Science et religion :
France Culture s'égare
Bonne nouvelle : du 9 au 13 mars 2015 France Culture a diffusé une série d'émissions sur la confrontation entre science et religion.
Mauvaise nouvelle : sur cinq émissions, deux étaient clairement complaisantes envers les sectes monothéistes (10 et 13 mars).
A cela il faut ajouter que, chaque dimanche matin, trois heures trente minutes sont consacrées par cette radio à la promotion des superstitions les plus ridicules, les émissions religieuses. Au milieu de ce fatras irrationnel tentent d'émerger quatre minutes pour la science et vingt minutes pour les mouvements laïques.

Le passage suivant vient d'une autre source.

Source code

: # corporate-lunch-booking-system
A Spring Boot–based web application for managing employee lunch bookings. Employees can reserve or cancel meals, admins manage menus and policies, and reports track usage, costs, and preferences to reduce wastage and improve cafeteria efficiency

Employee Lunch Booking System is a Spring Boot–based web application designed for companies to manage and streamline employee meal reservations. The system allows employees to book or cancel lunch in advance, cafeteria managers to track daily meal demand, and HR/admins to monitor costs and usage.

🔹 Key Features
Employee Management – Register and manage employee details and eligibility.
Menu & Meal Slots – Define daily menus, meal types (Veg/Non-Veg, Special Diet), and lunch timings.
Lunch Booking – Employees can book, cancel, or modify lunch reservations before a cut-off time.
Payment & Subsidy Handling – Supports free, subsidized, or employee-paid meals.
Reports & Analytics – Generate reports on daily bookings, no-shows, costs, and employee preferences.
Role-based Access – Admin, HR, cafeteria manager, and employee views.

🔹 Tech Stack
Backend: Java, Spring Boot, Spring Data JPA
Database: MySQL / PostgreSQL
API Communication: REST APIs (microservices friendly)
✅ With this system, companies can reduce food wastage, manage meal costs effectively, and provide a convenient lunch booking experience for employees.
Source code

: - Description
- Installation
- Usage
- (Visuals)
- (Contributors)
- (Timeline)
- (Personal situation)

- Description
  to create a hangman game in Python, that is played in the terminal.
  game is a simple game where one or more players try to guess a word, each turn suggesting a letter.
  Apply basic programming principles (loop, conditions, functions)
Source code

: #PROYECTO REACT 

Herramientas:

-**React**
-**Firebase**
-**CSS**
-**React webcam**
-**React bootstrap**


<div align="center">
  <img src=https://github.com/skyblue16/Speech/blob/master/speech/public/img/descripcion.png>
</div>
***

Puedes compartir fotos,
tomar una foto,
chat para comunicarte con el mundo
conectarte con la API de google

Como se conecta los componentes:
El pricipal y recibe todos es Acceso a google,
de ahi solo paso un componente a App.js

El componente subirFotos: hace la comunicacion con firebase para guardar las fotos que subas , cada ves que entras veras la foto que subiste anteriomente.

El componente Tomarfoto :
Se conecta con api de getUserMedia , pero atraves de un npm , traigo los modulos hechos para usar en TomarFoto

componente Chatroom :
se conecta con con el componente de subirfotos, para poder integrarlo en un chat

Semaine Science et religion sur France Culture du 9 au 13 mars 2015 à 14h :
9 mars : De la difficulté d’enseigner que nous sommes des primates
avec :
- Corinne Fortin, professeur de SVT, formatrice à l'ESPE (Écoles supérieures du Professorat et de l'Éducation) ;
- Valérie Sipahimalani, professeur de SVT au lycée Jules Ferry à Paris.
Dans cette émission particulièrement instructive, les deux enseignantes ont confirmé qu'il existe parfois en France une contestation réelle de la théorie de l'évolution mais qu'elle n'atteint toutefois pas le niveau d'opposition rencontré dans d'autres pays. La contestation provient soit d'attitudes religieuses, très revendicatives, soit, plus souvent, de convictions finalistes requérant qu'il y ait nécessairement un but dans l'existence du vivant et que cette finalité soit l'espèce humaine. L'enjeu est alors d'éloigner les élèves du réflexe anthropocentriste, d'autant plus qu'il semble délicat pour certains d'entre eux de concevoir notre appartenance au monde animal quand on devient un jeune adulte. Sur le plan biologique, il s'agit de leur faire comprendre que l'évolution est un mélange de hasard (des mutations génétiques aléatoires) et de nécessité (par la sélection). Enfin, il ne faut pas ignorer le cas des concordistes qui ne s'opposent pas à l'évolution pour, plutôt, l'inclure dans leurs schémas religieux.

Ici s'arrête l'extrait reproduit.